The Classic Villain: El Niño’s Impact
El Niño is a climate pattern characterized by the unusual warming of surface waters in the central and eastern equatorial Pacific Ocean. This change, seemingly distant, has a significant domino effect on global weather. For India, it typically disrupts
the atmospheric circulation patterns that drive the southwest monsoon. The warming Pacific pulls moisture away from the Indian subcontinent, leading to suppressed rainfall, which can strain agriculture, deplete reservoirs, and impact the economy. Historically, many of India’s most severe droughts have been linked to strong El Niño events.

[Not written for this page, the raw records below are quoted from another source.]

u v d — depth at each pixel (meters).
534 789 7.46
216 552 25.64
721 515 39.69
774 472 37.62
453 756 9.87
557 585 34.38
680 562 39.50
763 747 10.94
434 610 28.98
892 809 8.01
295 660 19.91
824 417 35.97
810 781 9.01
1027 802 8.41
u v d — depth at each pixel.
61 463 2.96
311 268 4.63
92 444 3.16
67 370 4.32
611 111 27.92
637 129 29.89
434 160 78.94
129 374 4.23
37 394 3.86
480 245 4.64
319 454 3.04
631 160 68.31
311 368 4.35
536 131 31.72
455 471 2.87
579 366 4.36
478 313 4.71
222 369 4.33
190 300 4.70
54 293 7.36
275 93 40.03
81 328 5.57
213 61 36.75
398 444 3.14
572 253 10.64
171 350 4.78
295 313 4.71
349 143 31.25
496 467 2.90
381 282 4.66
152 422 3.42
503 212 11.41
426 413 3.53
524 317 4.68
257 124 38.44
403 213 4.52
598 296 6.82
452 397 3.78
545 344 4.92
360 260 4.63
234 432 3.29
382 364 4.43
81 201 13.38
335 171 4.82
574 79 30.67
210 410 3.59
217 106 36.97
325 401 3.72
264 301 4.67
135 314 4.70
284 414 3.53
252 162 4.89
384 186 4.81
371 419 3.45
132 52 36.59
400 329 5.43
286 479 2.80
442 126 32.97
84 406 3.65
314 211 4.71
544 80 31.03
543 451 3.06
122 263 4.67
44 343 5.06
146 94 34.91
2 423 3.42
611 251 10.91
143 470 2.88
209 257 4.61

The Unsung Hero: The Indian Ocean Dipole
While El Niño hogs the headlines, a lesser-known phenomenon in India's own backyard often plays a decisive role: the Indian Ocean Dipole (IOD). Sometimes called the 'Indian Niño', the IOD is a climate see-saw involving sea surface temperatures in the Indian Ocean. It has two crucial phases: negative and positive. A positive IOD phase occurs when the western part of the Indian Ocean, near the Arabian Sea, becomes warmer than normal, while the eastern part, near Indonesia, becomes cooler. This temperature difference is the key to counteracting El Niño.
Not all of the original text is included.